Accounting firms Ernst & Young and KPMG have worked together on creating a strong financial model to see how much is really needed to end poverty. It appeared that not much is needed financially in relation to what the western world consumes on daily basis. The bottom line: when all multinationals in the world dedicate 5% of their annual revenues to this cause – now called “social responsibility tax” (SRT) – sufficient funds are collected to complete this project by 2020, or even earlier. *The real definition for ending poverty is that every country in the world receives a real change to become developed and self-sufficient, while not easily able to fall back under the poverty threshold.
It was agreed that a clear distinction between bodies is present financially: the Social Responsibility Tax (SRT) will only be charged to businesses, while governments and existing aid organisations actually use these funds to re-organise, execute, and manage their joint manpower to deliver on project milestones.

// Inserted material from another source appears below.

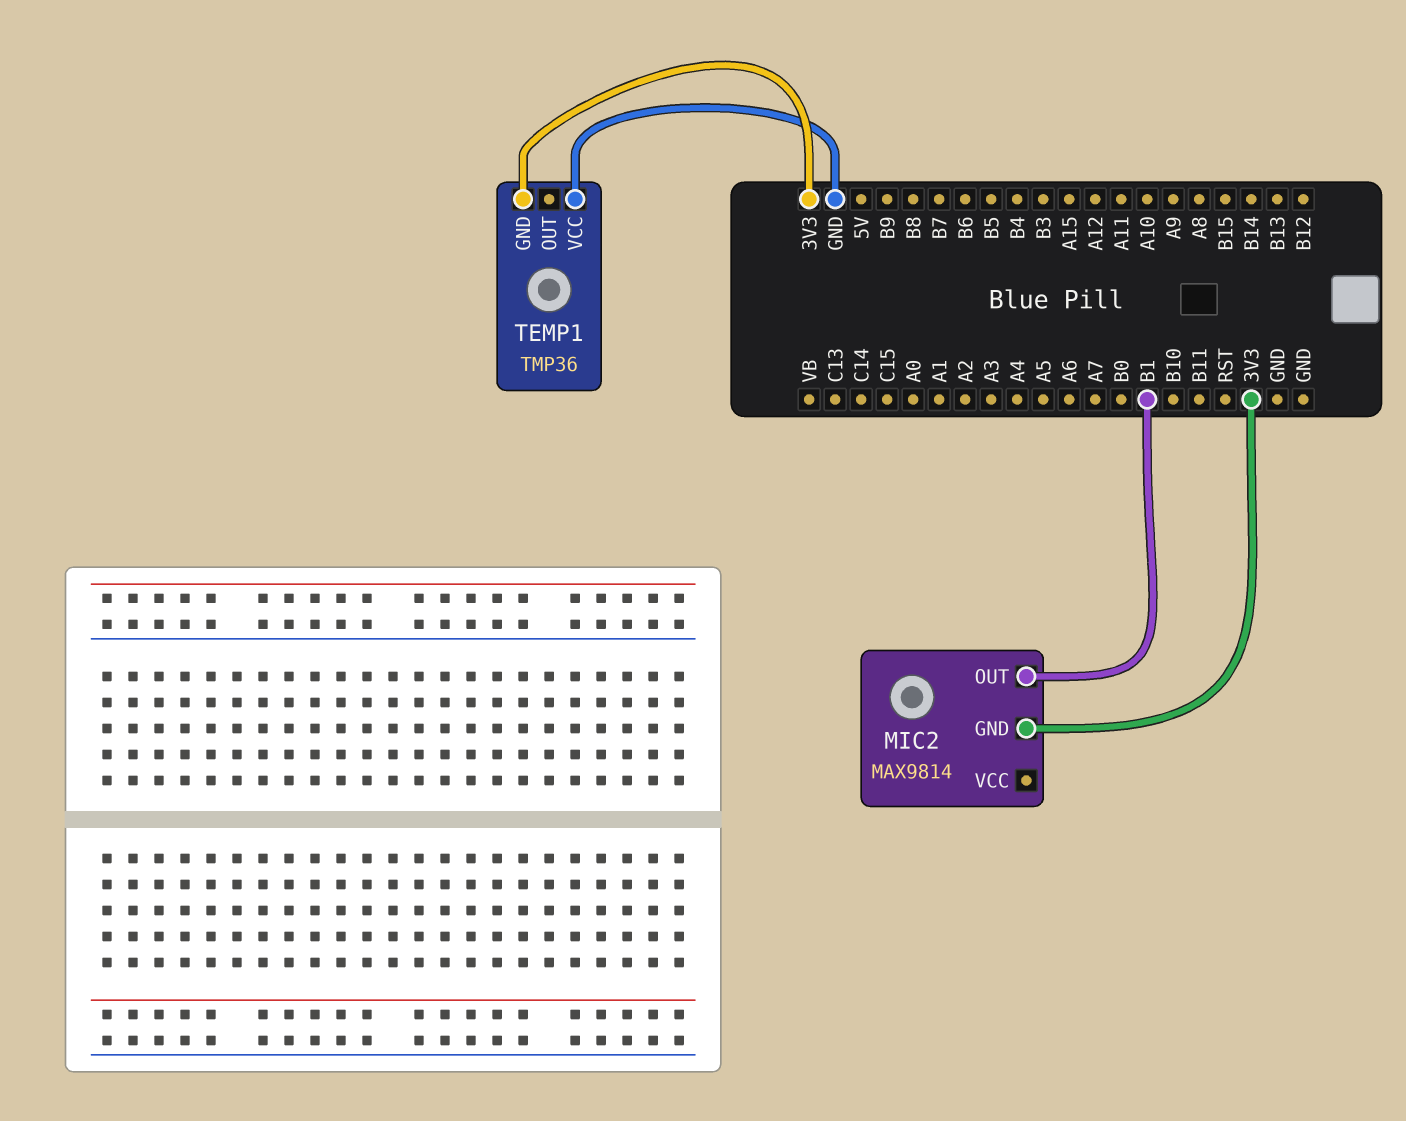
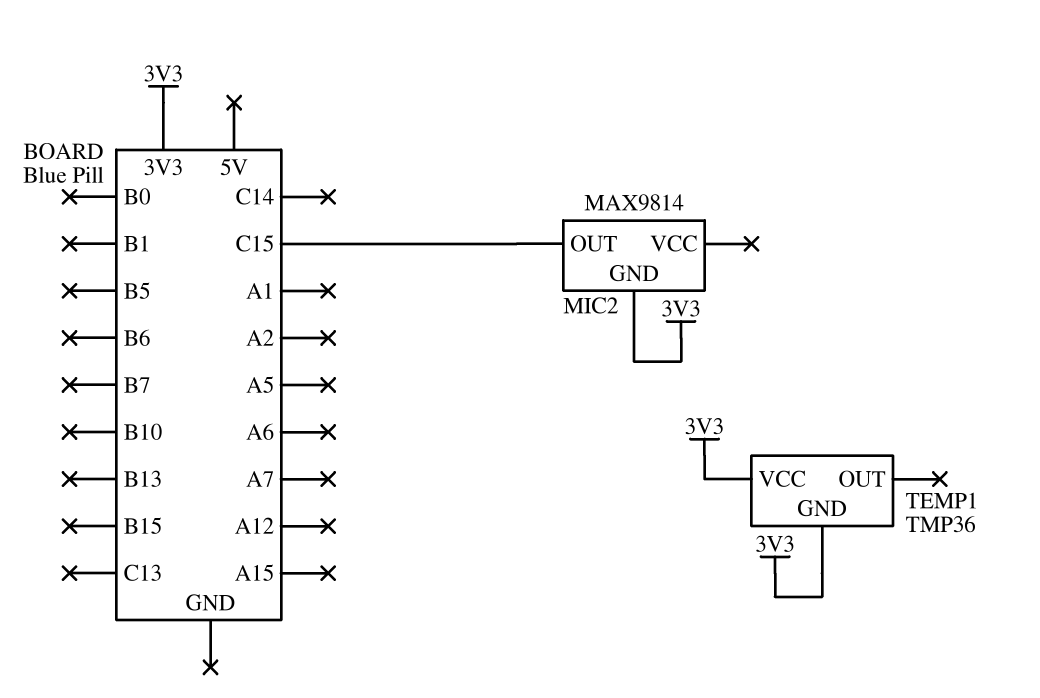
MIC2 pin OUT: B1 -> C15
TEMP1 pin VCC: GND -> 3V3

Also a great number of machinery and other instruments are needed to build and (after 2020) maintain land and building the infrastructure in the South. Industrial equipment manufacturers Caterpillar, IEM, ABB, and 7 smaller firms delivered on their promise and are currently finalizing with inventorying what is precisely needed for this project. A large number of microfinancing deals will be made -at affordable rates- with governments and villages. Management of all microfinancing is done by UBS bank and Zurich Insurance (called Farmer’s insurance in the USA).
On average, every year 2.3 million graduates are doing an “end poverty” internship or “life changing trip” to build a school or well in Africa, etc. This army of students will be trained and managed on the ground by the global pool of existing experienced aid workers trained by Unicef and 19 other aid organisations with long-standing experience. Employment agency Adecco has promised to handle all overall coordination of the HR, investing their annual 5% SRT in man-hours as well. Addecco shines as it leads by example: they have just set up a temporary “end poverty by 2020″ headquarters in Amsterdam! Of course, Adecco -and all the other multinationals already participating- see the immense benefits of the new economy that is commencing in 2021, which they are helping to create. New and emerging markets do not only provide great chances for interesting investments, but these countries will lead through innovation – which is just plain exiting to be part of!
In Summary
The above described community driven project accelerates and synergises all current aid activity with the tangible purpose to end poverty before 2020. The Internet did not only enable the possibility to globally work together, but also plays a major role in the educational part of this project. The existing human, technological, and financial resources available are definitely sufficient to end poverty. However, because synergies between aid organisations, businesses, students, volunteers, and governments were before not possible as the Internet did not yet exist in its form today. Also, previous similar initiatives always diluted because of its bigness on its own and the never-abundant problems in the world (war, natural disasters, economy, etc). For these reasons “ending poverty” was not a realistic goal before … until now.